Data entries
★ ★ ★ ★ ★

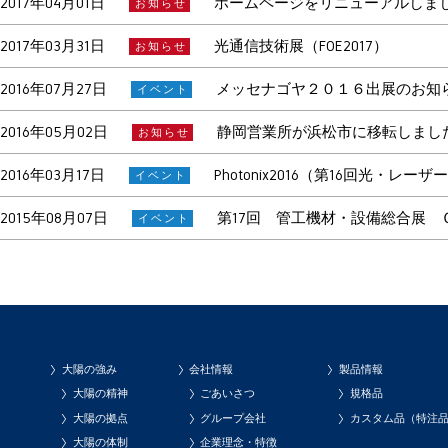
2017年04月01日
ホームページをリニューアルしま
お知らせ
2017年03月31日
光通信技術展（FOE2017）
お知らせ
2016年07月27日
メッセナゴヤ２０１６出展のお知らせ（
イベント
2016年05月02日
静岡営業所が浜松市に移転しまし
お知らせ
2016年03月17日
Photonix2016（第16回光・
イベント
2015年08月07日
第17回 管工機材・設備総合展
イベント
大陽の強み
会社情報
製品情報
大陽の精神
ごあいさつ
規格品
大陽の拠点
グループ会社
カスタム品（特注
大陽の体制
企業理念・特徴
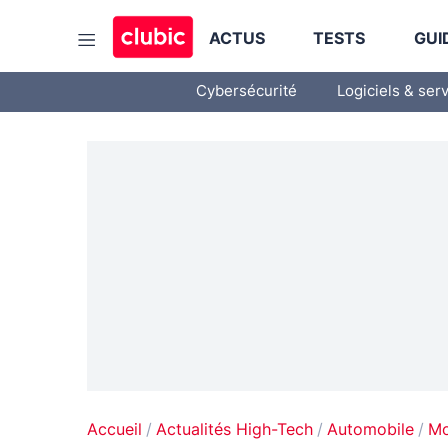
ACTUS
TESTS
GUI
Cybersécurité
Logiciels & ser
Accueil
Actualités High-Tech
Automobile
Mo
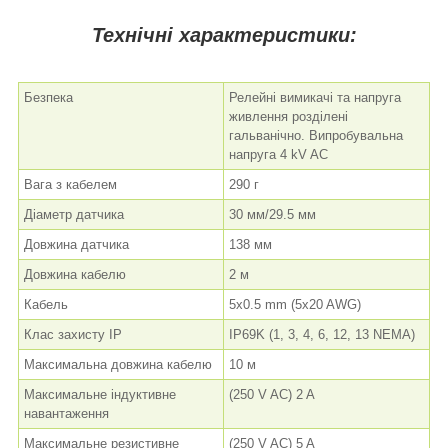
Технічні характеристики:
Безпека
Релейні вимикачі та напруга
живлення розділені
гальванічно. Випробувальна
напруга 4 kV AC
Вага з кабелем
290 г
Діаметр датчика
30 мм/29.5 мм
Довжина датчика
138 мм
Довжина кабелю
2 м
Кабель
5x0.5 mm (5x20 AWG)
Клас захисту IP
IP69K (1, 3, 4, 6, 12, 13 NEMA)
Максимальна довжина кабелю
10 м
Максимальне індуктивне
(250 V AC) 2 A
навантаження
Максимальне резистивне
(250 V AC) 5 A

★ ★ ★ ★ ★

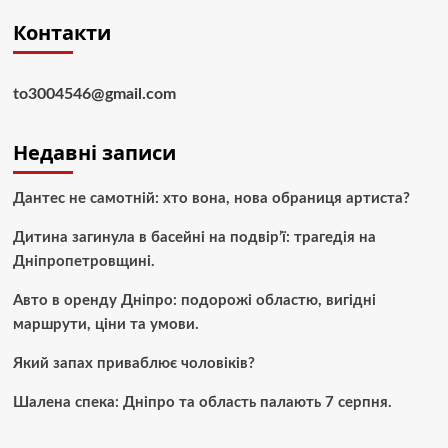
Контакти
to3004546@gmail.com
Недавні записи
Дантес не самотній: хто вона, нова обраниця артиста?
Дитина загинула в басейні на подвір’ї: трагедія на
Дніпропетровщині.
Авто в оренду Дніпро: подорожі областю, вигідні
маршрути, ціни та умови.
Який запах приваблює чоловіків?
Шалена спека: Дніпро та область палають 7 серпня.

★ ★ ★ ★ ★

Find each line of the material that contains the string "кабелю", matching uppercase and lowercase exactly, and copy those lines.

■ **TASK RESULT**
Довжина кабелю
Максимальна довжина кабелю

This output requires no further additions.